As mulheres que trabalham em cinema e audiovisual em Portugal ganham menos do que os homens, progridem mais devagar nas carreiras e há casos de discriminação de género, assédio e racismo, segundo um estudo inédito feito ao setor.
Estas são as primeiras conclusões divulgadas na véspera do Dia Internacional da Mulher, de um estudo sobre a condição das mulheres no cinema e no audiovisual em Portugal, numa iniciativa da associação MUTIM – Mulheres Trabalhadoras das Imagens em Movimento com a Universidade Católica Portuguesa.
A análise final do estudo só será concluída no terceiro trimestre deste ano, mas o relatório preliminar permite perceber desigualdades e disparidades de género no setor, explicou à agência Lusa a investigadora Mariana Liz, da associação MUTIM.
Uma das conclusões que é já possível retirar é que “há uma muito maior proporção de homens do que mulheres a beneficiar de salários mais elevados no setor e muito mais mulheres do que homens nos escalões remuneratórios mais baixos”, disse.
O estudo, iniciado em novembro de 2022, com coordenação da investigadora Catarina Duff Burnay, partiu de um inquérito respondido por 515 pessoas que trabalham em cinema e audiovisual, das quais 363 eram mulheres, 143 homens e nove “não se identificam com o binário ou preferiram não responder”.

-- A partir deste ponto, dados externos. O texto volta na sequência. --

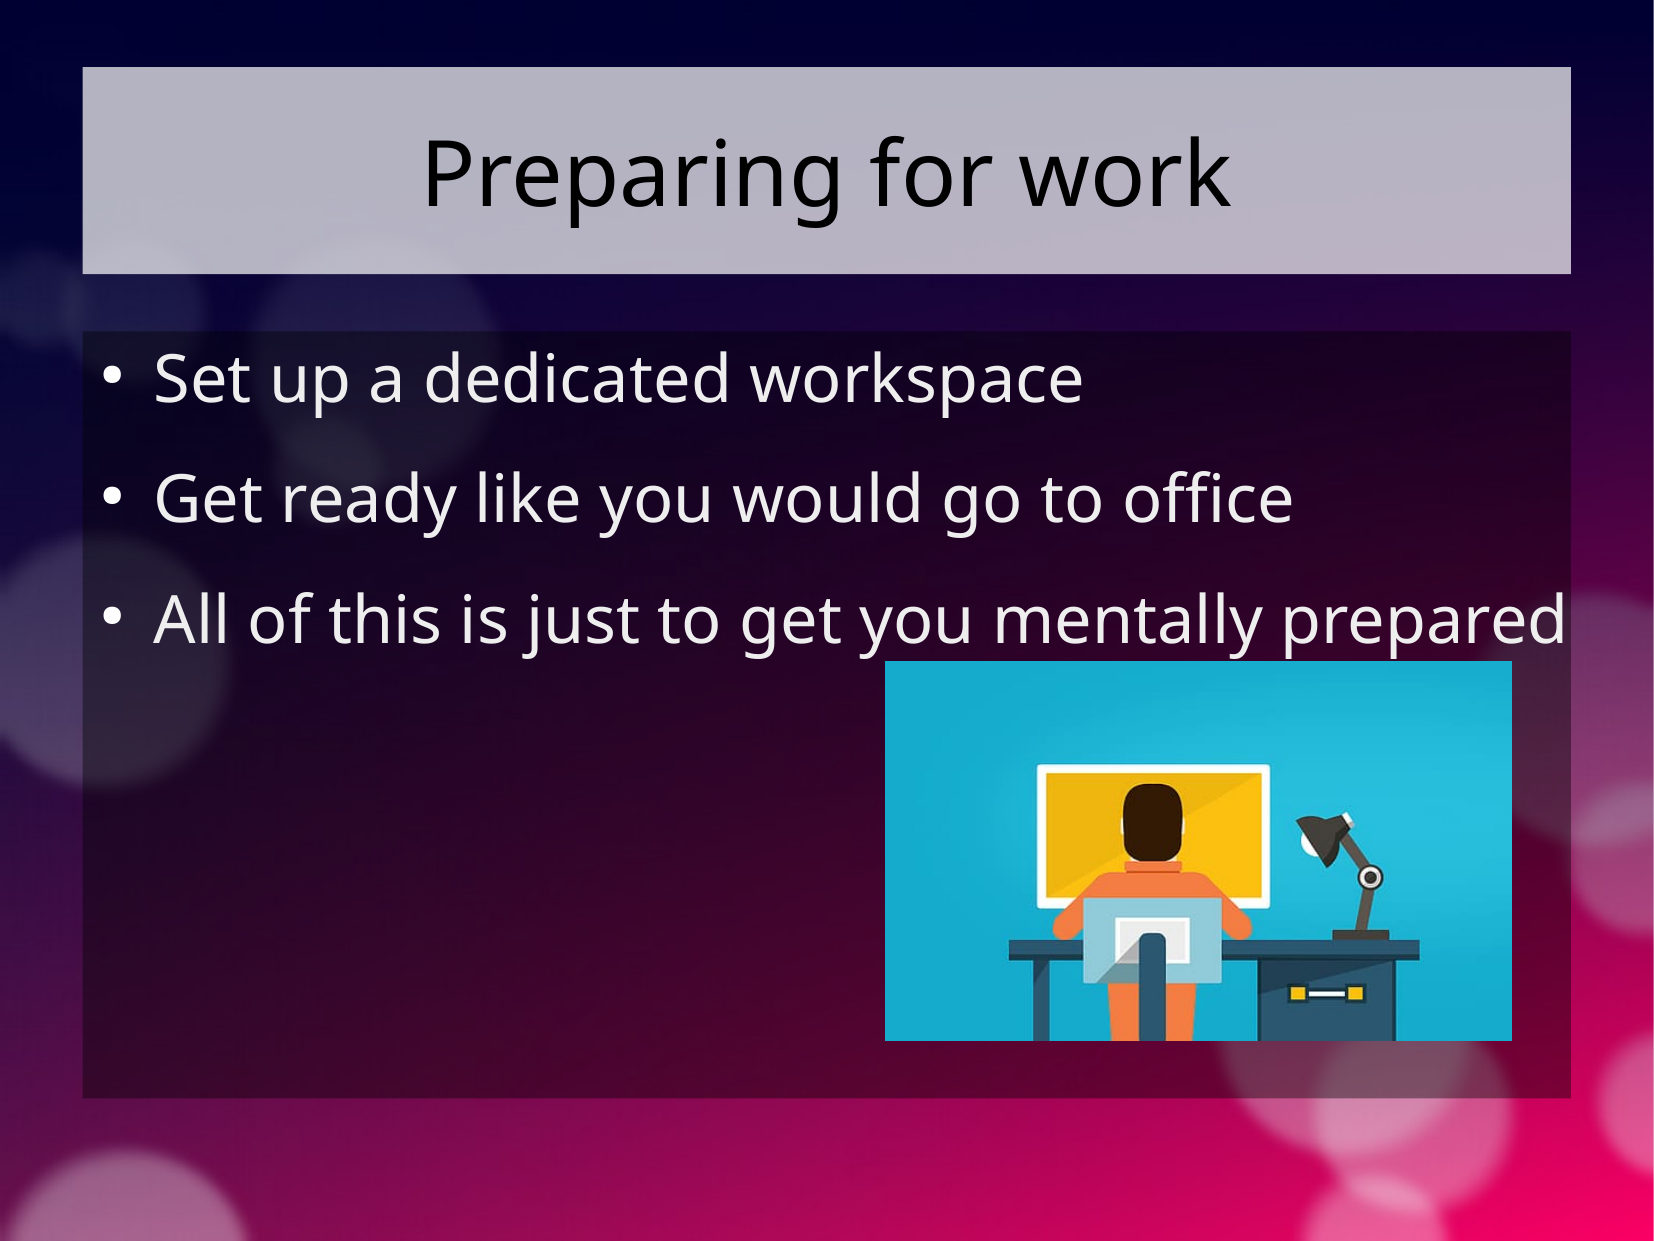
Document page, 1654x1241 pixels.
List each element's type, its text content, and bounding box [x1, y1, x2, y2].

list Set up a dedicated workspace Get ready like you would go to office All of this is just to get you mentally prepared [82, 331, 1571, 1099]
picture [0, 0, 1654, 1241]
title Preparing for work [82, 67, 1571, 275]
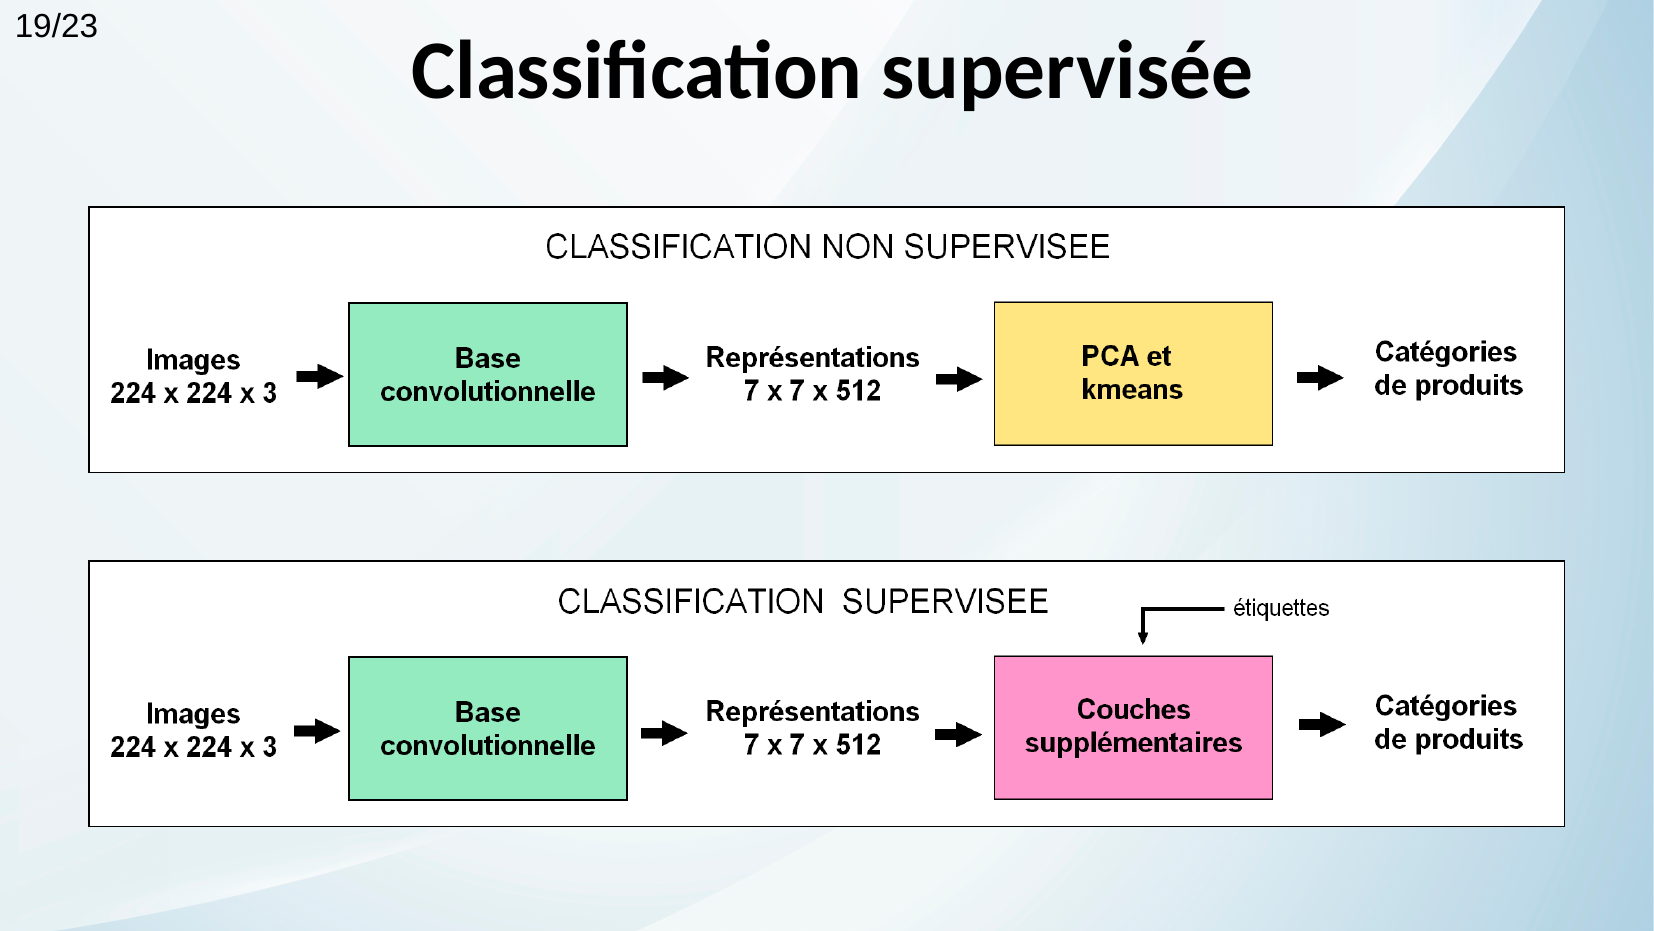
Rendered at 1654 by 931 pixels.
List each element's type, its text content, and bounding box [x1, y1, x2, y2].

text_box 19/23 [0, 0, 88, 60]
title Classification supervisée [88, 0, 1577, 156]
picture [0, 0, 1654, 931]
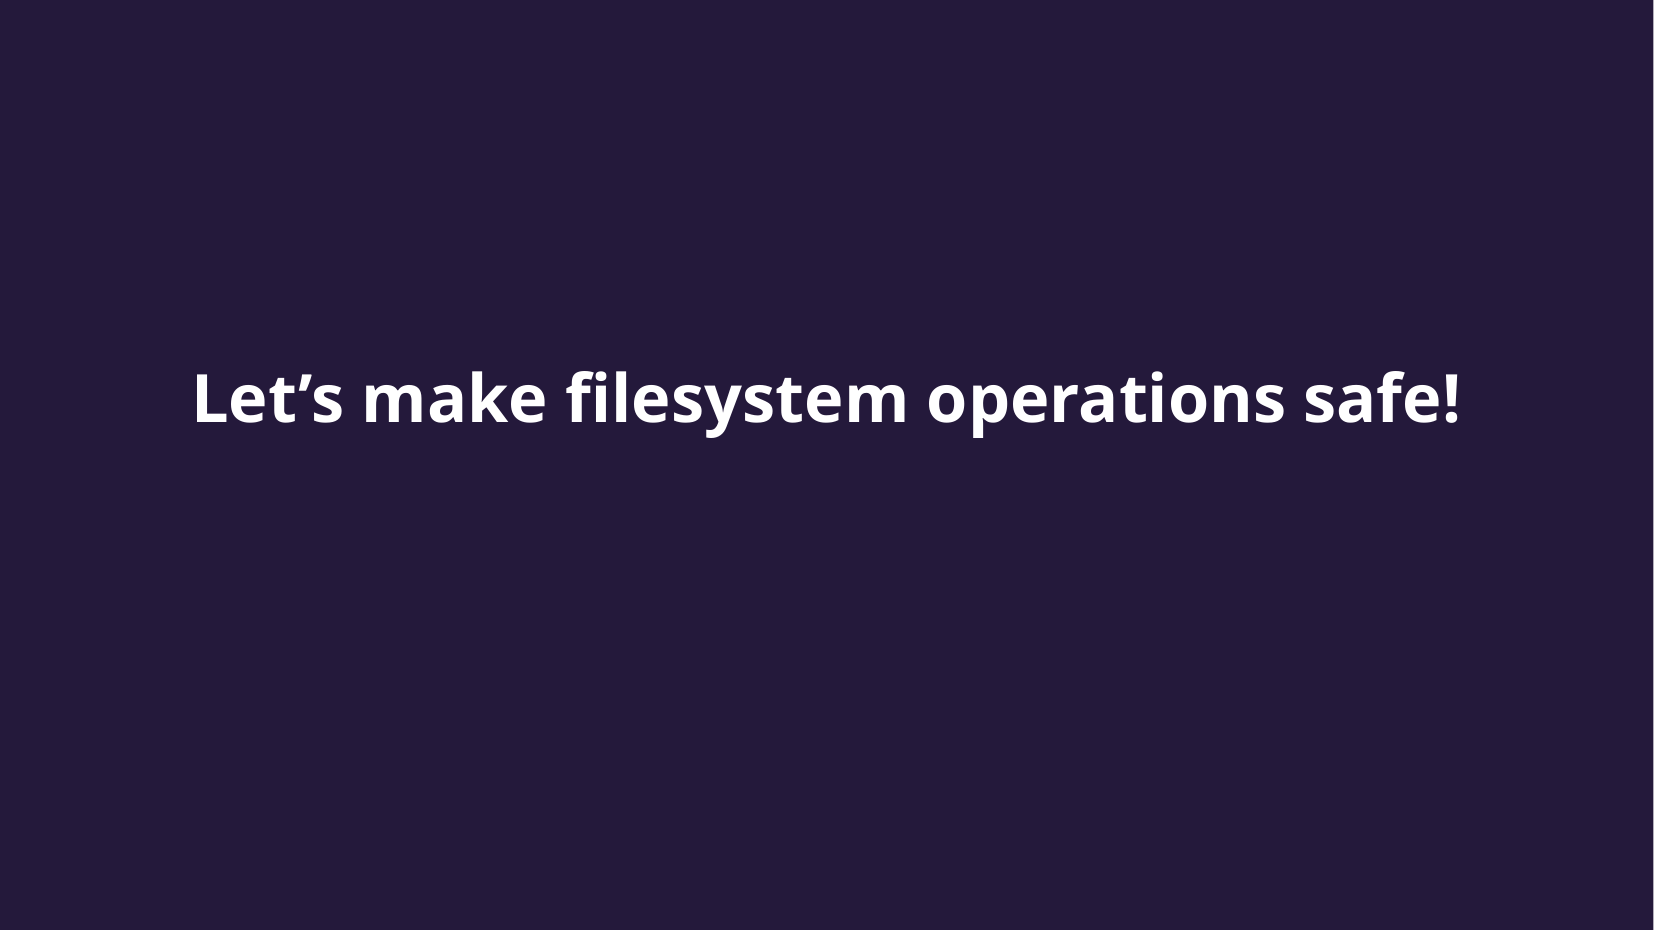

No inquérito, 59% das mulheres responderam que têm um rendimento anual até 14.999 euros brutos, contrastante com 40% dos homens. “Nos respondentes com rendimentos acima dos 25.000 euros anuais brutos podem contabilizar-se 31% de homens e apenas 15% de mulheres”.
“Apesar de haver um sentimento geral de alguma progressão na carreira, ficamos com a sensação de que os homens começam mais cedo e progridem mais depressa, o que não acontece entre as mulheres”, sublinhou Mariana Liz à agência Lusa.
Outro dado já retirado do estudo é que do total de mulheres que responderam ao inquérito, “41.6% foram vítimas de discriminação de género, 37,6% foram vítimas de assédio no local de trabalho e/ou no desempenho de funções, 7,5% foram vítimas de xenofobia e 1,4% foram vítimas de racismo”.
Os resultados obtidos indiciam ainda “níveis elevados de precariedade”: há muito mais mulheres do que homens a abdicar ou a desistir de trabalhar, “por causa da conciliação com a maternidade/paternidade”; e, quanto às perspetivas de evolução na carreira, “a maioria encontra-se insatisfeita, com as mulheres a manifestarem de forma mais acentuada do que os homens esse desagrado”.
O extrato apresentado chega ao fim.